# Problem requirements:
Copy out the text of all the records, changing every "price" to "cost" and keeping everything else the same. Leave the pictures out.

# Dataset records:
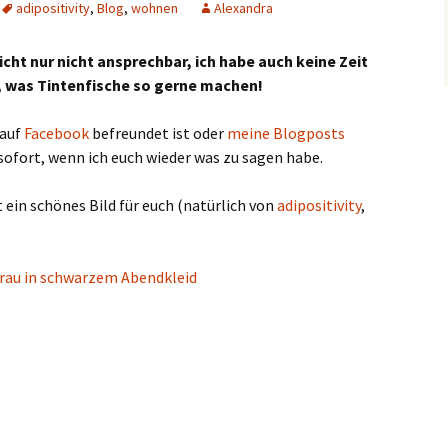
adipositivity
,
Blog
,
wohnen
Alexandra
cht nur nicht ansprechbar, ich habe auch keine Zeit
, was Tintenfische so gerne machen!
 auf
Facebook
befreundet ist oder
meine Blogposts
sofort, wenn ich euch wieder was zu sagen habe.
st ein schönes Bild für euch (natürlich von
adipositivity
,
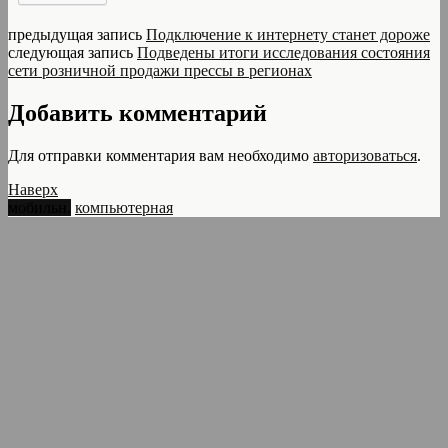
предыдущая запись
Подключение к интернету станет дороже
следующая запись
Подведены итоги исследования состояния
сети розничной продажи прессы в регионах
Добавить комментарий
Для отправки комментария вам необходимо
авторизоваться
.
Наверх
мобильн.
компьютерная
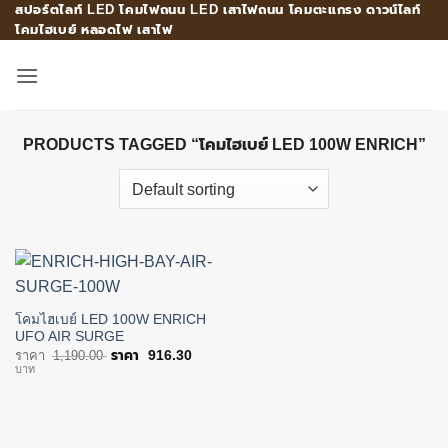
สปอร์ตไลท์ LED โคมไฟถนน LED เสาไฟถนน โคมตะแกรง ดาวน์ไลท์
Skip
โคมไฮเบย์ หลอดไฟ เสาไฟ
to
content
PRODUCTS TAGGED “โคมไฮเบย์ LED 100W ENRICH”
โคมไฮเบย์ LED 100W ENRICH
UFO AIR SURGE
Original
Current
1,190.00
916.30
price
price
บาท
was:
is:
฿1,190.00.
฿916.30.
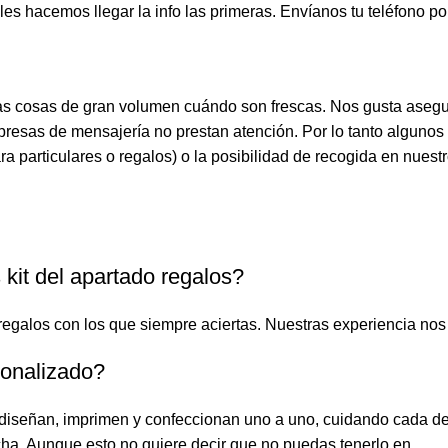
les hacemos llegar la info las primeras. Envíanos tu teléfono
n las cosas de gran volumen cuándo son frescas. Nos gusta as
sas de mensajería no prestan atención. Por lo tanto algunos 
ra particulares o regalos) o la posibilidad de recogida en nuestro
 kit del apartado regalos?
egalos con los que siempre aciertas. Nuestras experiencia nos
sonalizado?
diseñan, imprimen y confeccionan uno a uno, cuidando cada de
echa. Aunque esto no quiere decir que no puedas tenerlo en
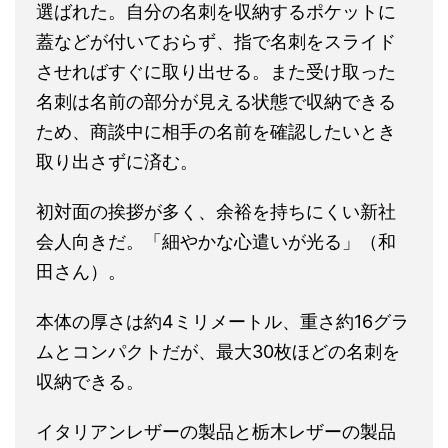
選ばれた。自分の名刺を収納するポケットに
蓋などが付いておらず、指で名刺をスライド
させればすぐに取り出せる。また受け取った
名刺は名前の部分が見える状態で収納できる
ため、商談中に相手の名前を確認したいとき
取り出さずに済む。
初対面の挨拶が多く、余裕を持ちにくい新社
会人向きだ。「細やかな心遣いが光る」（和
田さん）。
本体の厚さは約4ミリメートル、重さ約16グラ
ムとコンパクトだが、最大30枚ほどの名刺を
収納できる。
イタリアンレザーの製品と栃木レザーの製品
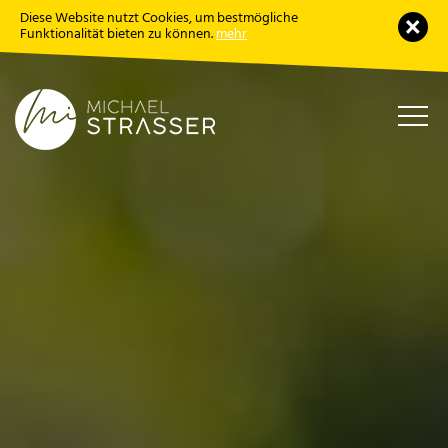
Diese Website nutzt Cookies, um bestmögliche
Schl
Funktionalität bieten zu können.
mehr
Haup
öffne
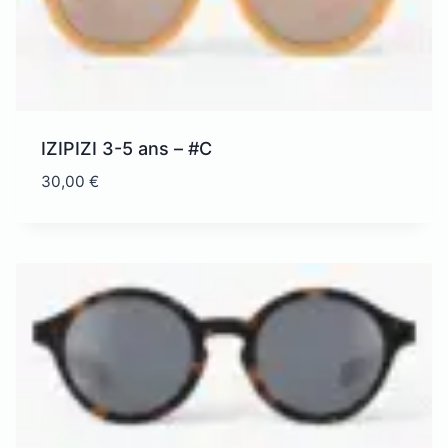
IZIPIZI 3-5 ans – #C
30,00
€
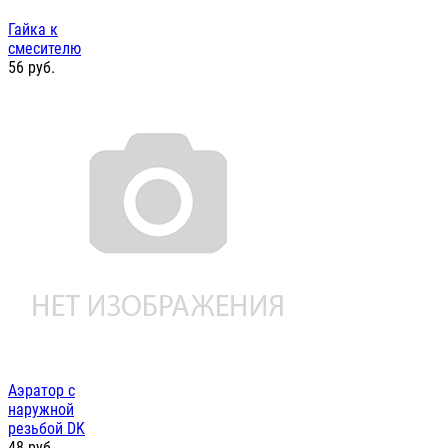
Гайка к
смесителю
56
руб.
Аэратор с
наружной
резьбой DK
48
руб.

# Reply:
adipositivity
,
Blog
,
wohnen
Alexandra
cht nur nicht ansprechbar, ich habe auch keine Zeit
, was Tintenfische so gerne machen!
 auf
Facebook
befreundet ist oder
meine Blogposts
sofort, wenn ich euch wieder was zu sagen habe.
st ein schönes Bild für euch (natürlich von
adipositivity
,
предыдущая запись
Подключение к интернету станет дороже
следующая запись
Подведены итоги исследования состояния
сети розничной продажи прессы в регионах
Добавить комментарий
Для отправки комментария вам необходимо
авторизоваться
.
Наверх
мобильн.
компьютерная
สปอร์ตไลท์ LED โคมไฟถนน LED เสาไฟถนน โคมตะแกรง ดาวน์ไลท์
Skip
โคมไฮเบย์ หลอดไฟ เสาไฟ
to
content
PRODUCTS TAGGED “โคมไฮเบย์ LED 100W ENRICH”
โคมไฮเบย์ LED 100W ENRICH
UFO AIR SURGE
Original
Current
1,190.00
916.30
cost
cost
บาท
was:
is:
฿1,190.00.
฿916.30.
les hacemos llegar la info las primeras. Envíanos tu teléfono
n las cosas de gran volumen cuándo son frescas. Nos gusta as
sas de mensajería no prestan atención. Por lo tanto algunos 
ra particulares o regalos) o la posibilidad de recogida en nuestro
 kit del apartado regalos?
egalos con los que siempre aciertas. Nuestras experiencia nos
sonalizado?
diseñan, imprimen y confeccionan uno a uno, cuidando cada de
echa. Aunque esto no quiere decir que no puedas tenerlo en
選ばれた。自分の名刺を収納するポケットに
蓋などが付いておらず、指で名刺をスライド
させればすぐに取り出せる。また受け取った
名刺は名前の部分が見える状態で収納できる
ため、商談中に相手の名前を確認したいとき
取り出さずに済む。
初対面の挨拶が多く、余裕を持ちにくい新社
会人向きだ。「細やかな心遣いが光る」（和
田さん）。
本体の厚さは約4ミリメートル、重さ約16グラ
ムとコンパクトだが、最大30枚ほどの名刺を
収納できる。
イタリアンレザーの製品と栃木レザーの製品
Diese Website nutzt Cookies, um bestmögliche
Schl
Funktionalität bieten zu können.
mehr
Haup
öffne
IZIPIZI 3-5 ans – #C
30,00
€
Гайка к
смесителю
56
руб.
Аэратор с
наружной
резьбой DK
48
руб.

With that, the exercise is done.